### TEXTO DE REFERENCIA ###

Otra línea de pensamiento me ha llevado a imaginar que la gente alude al extraño mundillo de las joyas mobiliarias. Podría ser que se tratase de un tesoro de madera de ébano, labrada por unas manos artesanas como ya son difíciles de encontrar, en vista del estado de la formación profesional, naturalmente con ruedas, pues es de cajón que no puede existir carrito sin estos apliques abajo, para que puedan ser desplazados con facilidad. Pero tampoco, pues estos muebles con patas redondas, si están tan bien hechos, suelen hallarse en los museos, para que los curiosos los vean sin tocarlos.

No quiero exagerar pero es sabido, por el mucho personal que le apetece ponerle las manos encima, que la noticia estriba en la multitud que se agolpa para asirlo, a ser posible con exclusividad, no solo los que tienen dinero para asar una vaca y los que van por el mundo presumiendo de tarjetas negras (no black), pero son caterva los que se apuntan al negocio, que no voy a citar, porque está en la mente de todos la musiquilla de «lo han cogido con el carrito...».

Lo habitual es que estén en el campo abierto, en medio del llano, entre una avenida y una plazuela con ribetes de modernidad. Así que mi congoja no tiene límite. A estas alturas persiste mi gran duda, que está en camino de perpetuarse y convertirse en metódica, lo cual me alinearía con el famoso Descartes, y eso, con todos los respetos, no me apetece.

### DATOS SUMINISTRADOS ###

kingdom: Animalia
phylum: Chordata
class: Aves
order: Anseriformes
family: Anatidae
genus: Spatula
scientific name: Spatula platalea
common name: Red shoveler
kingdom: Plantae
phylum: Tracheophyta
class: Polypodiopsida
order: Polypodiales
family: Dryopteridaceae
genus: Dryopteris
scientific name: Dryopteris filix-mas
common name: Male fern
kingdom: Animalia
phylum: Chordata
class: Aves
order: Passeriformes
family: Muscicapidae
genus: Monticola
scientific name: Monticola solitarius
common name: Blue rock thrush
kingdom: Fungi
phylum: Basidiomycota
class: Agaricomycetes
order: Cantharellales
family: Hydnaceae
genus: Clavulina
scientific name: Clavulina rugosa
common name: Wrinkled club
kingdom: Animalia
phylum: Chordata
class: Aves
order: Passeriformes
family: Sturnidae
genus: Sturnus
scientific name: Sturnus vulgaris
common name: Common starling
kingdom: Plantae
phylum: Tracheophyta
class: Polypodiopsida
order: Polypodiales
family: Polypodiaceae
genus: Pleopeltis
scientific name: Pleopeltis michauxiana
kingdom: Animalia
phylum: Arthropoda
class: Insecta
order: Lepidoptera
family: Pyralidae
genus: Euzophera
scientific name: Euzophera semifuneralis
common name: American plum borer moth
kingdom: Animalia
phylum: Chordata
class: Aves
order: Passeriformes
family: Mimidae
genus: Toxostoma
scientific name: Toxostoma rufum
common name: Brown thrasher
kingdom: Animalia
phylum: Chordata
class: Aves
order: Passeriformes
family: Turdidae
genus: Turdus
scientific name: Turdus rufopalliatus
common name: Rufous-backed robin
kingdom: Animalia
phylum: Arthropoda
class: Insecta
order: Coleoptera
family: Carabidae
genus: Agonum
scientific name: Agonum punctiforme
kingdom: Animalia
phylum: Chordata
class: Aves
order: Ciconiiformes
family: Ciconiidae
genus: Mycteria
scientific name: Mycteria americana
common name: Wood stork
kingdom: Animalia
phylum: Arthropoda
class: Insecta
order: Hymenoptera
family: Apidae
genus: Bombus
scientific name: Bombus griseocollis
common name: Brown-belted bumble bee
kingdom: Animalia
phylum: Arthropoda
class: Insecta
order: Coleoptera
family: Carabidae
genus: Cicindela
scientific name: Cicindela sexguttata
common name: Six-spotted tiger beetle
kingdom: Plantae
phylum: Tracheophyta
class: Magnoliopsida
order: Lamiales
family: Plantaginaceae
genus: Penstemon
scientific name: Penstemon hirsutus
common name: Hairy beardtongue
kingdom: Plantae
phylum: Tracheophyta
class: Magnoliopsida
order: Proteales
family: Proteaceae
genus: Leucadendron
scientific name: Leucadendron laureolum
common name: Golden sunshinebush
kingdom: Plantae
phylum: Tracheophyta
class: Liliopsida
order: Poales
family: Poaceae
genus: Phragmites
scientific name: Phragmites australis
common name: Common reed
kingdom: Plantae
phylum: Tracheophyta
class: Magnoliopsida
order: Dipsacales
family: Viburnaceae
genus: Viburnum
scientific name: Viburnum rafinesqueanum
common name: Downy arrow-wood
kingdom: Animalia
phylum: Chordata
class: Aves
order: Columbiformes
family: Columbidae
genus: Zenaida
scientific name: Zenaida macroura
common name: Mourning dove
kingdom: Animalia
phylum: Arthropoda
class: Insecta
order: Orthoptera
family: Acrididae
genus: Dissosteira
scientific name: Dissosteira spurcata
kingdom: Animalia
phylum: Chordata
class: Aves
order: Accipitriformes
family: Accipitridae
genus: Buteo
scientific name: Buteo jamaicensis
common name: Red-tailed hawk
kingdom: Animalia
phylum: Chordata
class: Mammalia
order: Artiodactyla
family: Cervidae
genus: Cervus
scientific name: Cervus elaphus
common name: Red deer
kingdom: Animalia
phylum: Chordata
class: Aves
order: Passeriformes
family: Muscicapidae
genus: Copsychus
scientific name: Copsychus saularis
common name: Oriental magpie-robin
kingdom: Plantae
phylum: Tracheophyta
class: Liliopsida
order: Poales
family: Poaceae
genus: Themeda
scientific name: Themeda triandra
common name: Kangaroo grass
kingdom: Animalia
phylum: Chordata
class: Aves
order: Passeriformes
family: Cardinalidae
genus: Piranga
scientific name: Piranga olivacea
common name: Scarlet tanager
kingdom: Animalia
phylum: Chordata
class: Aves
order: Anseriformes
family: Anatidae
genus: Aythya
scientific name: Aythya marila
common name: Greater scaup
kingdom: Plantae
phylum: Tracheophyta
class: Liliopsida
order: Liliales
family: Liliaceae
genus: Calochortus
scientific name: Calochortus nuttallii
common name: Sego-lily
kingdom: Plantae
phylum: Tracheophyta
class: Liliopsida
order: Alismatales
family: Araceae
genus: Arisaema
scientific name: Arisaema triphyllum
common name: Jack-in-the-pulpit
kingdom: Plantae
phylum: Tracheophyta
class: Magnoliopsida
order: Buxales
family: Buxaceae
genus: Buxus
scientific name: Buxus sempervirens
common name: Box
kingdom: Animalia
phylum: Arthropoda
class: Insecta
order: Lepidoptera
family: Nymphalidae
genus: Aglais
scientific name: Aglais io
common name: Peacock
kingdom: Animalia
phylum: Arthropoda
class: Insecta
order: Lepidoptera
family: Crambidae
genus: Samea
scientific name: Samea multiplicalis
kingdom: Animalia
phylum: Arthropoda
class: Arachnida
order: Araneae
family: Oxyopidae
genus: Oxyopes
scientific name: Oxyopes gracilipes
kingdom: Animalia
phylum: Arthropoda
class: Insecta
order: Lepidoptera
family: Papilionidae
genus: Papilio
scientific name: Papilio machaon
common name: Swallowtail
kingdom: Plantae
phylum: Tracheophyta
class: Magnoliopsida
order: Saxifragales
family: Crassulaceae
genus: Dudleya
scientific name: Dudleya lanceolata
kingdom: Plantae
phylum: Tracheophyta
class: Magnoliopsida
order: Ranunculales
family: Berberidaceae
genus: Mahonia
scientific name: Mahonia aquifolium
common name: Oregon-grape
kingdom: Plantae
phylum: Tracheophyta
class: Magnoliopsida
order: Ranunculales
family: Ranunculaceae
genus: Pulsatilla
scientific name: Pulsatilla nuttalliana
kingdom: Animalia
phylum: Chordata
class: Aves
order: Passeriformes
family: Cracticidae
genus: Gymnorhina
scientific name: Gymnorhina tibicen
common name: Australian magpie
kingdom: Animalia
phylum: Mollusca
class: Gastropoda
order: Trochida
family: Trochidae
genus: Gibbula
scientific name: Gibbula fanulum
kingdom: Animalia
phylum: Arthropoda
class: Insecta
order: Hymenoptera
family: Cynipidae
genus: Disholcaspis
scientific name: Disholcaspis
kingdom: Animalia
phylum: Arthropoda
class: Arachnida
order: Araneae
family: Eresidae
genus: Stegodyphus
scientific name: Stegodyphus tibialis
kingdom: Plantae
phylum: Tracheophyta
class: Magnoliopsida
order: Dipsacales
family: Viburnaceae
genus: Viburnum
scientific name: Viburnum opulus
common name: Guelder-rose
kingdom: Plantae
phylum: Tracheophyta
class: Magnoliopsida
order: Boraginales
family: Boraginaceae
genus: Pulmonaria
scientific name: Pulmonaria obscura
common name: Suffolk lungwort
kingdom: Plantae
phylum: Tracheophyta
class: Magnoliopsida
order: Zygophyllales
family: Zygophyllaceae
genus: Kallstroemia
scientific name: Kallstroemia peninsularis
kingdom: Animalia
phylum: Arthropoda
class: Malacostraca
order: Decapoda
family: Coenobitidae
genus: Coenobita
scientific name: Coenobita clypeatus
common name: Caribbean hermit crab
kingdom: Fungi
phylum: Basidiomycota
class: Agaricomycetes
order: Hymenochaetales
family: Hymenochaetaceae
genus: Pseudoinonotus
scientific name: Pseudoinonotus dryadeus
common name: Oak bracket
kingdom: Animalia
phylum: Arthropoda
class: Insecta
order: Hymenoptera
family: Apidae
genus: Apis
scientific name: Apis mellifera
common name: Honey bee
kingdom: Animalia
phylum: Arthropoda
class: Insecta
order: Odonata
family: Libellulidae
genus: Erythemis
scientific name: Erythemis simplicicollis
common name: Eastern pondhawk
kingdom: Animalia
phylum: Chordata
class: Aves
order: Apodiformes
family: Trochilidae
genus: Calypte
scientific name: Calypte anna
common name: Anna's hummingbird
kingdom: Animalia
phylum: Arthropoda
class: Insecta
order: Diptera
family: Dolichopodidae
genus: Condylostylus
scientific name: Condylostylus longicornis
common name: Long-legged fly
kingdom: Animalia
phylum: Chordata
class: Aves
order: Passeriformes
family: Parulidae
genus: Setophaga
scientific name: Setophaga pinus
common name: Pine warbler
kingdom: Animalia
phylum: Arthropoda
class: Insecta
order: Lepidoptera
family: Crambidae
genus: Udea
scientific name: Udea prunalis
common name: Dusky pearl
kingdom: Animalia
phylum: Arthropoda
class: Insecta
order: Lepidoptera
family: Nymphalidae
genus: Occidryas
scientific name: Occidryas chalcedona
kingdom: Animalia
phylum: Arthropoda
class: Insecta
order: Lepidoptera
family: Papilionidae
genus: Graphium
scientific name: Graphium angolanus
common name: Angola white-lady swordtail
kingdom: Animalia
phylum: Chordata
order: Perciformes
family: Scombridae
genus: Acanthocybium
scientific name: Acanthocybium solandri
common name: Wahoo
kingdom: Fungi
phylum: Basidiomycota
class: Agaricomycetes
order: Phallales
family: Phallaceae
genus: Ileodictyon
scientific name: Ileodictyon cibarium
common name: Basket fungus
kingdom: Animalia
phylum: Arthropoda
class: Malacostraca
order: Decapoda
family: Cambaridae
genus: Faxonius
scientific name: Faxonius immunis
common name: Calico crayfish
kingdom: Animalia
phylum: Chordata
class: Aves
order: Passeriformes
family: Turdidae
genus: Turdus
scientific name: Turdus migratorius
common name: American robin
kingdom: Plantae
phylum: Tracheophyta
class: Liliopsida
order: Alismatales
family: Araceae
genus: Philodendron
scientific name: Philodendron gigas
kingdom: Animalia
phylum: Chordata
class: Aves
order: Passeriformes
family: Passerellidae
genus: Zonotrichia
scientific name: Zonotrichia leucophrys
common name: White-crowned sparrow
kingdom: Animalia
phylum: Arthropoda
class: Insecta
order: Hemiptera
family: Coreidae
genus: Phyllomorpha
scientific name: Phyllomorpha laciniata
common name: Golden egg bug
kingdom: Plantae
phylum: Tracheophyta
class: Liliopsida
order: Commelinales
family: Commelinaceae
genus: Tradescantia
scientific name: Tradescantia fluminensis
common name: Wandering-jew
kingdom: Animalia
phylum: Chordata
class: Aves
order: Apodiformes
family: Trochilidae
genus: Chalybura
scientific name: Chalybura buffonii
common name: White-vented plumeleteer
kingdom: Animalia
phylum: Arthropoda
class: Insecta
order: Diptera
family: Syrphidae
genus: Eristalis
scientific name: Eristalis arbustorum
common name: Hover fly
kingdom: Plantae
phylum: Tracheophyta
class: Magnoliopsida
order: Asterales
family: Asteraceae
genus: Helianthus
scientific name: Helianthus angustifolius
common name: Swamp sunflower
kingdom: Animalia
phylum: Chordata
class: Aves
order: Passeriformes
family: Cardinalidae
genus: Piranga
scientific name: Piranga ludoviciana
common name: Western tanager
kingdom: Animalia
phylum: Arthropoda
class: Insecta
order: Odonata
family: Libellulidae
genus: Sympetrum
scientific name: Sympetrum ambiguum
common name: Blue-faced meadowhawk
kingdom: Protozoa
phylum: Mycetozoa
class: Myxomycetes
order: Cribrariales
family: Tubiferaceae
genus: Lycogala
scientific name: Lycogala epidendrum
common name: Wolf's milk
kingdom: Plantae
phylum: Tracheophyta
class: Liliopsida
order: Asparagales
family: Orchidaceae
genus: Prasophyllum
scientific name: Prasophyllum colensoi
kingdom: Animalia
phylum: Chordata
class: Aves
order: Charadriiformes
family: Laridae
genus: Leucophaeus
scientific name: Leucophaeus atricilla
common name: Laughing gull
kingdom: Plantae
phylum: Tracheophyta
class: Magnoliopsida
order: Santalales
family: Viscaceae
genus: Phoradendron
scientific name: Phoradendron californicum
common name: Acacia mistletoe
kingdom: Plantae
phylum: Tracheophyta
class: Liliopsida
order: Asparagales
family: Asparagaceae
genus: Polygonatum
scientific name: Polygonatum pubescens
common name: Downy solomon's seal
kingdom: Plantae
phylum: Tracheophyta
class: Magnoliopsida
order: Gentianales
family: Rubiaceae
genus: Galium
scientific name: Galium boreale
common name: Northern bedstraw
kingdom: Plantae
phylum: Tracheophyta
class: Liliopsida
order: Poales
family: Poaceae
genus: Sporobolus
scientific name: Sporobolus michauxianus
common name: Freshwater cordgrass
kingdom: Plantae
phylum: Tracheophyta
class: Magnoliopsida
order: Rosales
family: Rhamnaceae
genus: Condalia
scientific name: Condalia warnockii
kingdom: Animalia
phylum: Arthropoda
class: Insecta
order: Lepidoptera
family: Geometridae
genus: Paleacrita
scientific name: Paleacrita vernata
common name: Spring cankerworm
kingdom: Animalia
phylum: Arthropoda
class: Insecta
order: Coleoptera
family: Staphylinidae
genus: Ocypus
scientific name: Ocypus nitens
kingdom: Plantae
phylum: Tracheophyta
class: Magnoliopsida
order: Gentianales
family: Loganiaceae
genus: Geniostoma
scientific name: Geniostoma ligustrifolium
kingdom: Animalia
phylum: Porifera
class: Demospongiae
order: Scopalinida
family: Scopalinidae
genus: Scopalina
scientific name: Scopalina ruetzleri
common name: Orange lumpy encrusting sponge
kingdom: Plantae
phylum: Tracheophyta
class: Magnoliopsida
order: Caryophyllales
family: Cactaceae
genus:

###

**TAREA ASIGNADA**
Reproduce sin alteraciones el fragmento del texto de referencia que va desde "Otra línea de" hasta "vean sin tocarlos.". Las entradas no guardan relación alguna con el texto de referencia.

**RESPUESTA ESCRITA**
Otra línea de pensamiento me ha llevado a imaginar que la gente alude al extraño mundillo de las joyas mobiliarias. Podría ser que se tratase de un tesoro de madera de ébano, labrada por unas manos artesanas como ya son difíciles de encontrar, en vista del estado de la formación profesional, naturalmente con ruedas, pues es de cajón que no puede existir carrito sin estos apliques abajo, para que puedan ser desplazados con facilidad. Pero tampoco, pues estos muebles con patas redondas, si están tan bien hechos, suelen hallarse en los museos, para que los curiosos los vean sin tocarlos.